In 1930, it was Lewis, the caustic satirist from the windswept Minnesota prairie town of Sauk Centre, not Fitzgerald, the dreamy tragedian from the posh Summit Hill district in St. Paul, who became the first American ever awarded the Nobel Prize for Literature. (Lewis accepted that one.)
Over the decades Lewis’ reputation has declined, while Fitzgerald’s rose to a “greatness” almost as mysterious as his iconic title character’s. Few of the ubiquitous lists of the best-novels-ever ever fail to place Fitzgerald’s moody Jazz Age masterpiece near the top. Meanwhile, even Lewis’ more famous titles — “Main Street,” “Babbitt,” “Elmer Gantry” — which etched lasting metaphors into the American idiom, are routinely overlooked.
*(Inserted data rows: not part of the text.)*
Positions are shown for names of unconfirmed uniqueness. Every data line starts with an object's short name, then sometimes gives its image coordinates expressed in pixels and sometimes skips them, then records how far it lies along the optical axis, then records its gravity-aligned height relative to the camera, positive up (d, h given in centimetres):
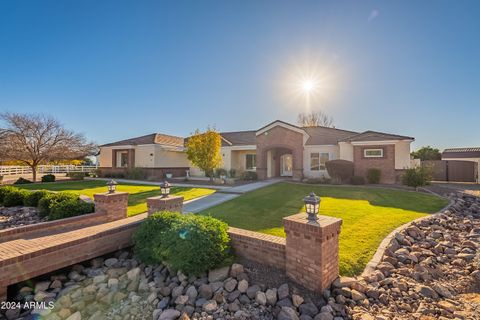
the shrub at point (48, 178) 2039 -143
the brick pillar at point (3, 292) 406 -237
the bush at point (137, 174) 2308 -115
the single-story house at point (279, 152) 1753 +107
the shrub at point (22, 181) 1916 -161
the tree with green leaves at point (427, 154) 2882 +144
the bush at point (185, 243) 444 -170
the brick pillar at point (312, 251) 387 -157
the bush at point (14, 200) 1135 -190
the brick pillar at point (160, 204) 667 -123
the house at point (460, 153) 2489 +129
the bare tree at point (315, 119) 3912 +778
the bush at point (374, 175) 1720 -86
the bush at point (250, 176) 2072 -118
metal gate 2058 -62
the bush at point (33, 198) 1052 -170
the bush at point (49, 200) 892 -153
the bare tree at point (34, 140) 2041 +219
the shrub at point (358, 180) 1711 -124
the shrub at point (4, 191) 1178 -152
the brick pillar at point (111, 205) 779 -148
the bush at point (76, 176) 2234 -134
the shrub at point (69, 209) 769 -162
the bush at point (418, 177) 1366 -79
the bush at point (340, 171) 1748 -57
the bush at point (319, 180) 1783 -134
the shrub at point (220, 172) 2242 -89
If these contrary posthumous fates are puzzling, so is the fact that two such influential authors arose, during what was arguably the golden decade of American letters, from the Minnesota hinterland — which both Lewis and Fitzgerald eagerly fled for more glamorous surroundings.
The cultural eminence of “The Great Gatsby” emerged only after it was given new life with a new generation through an armed services edition distributed to military personnel during World War II. Soon after it became an all-American pillar of the high school English curriculum, as it remains to this day.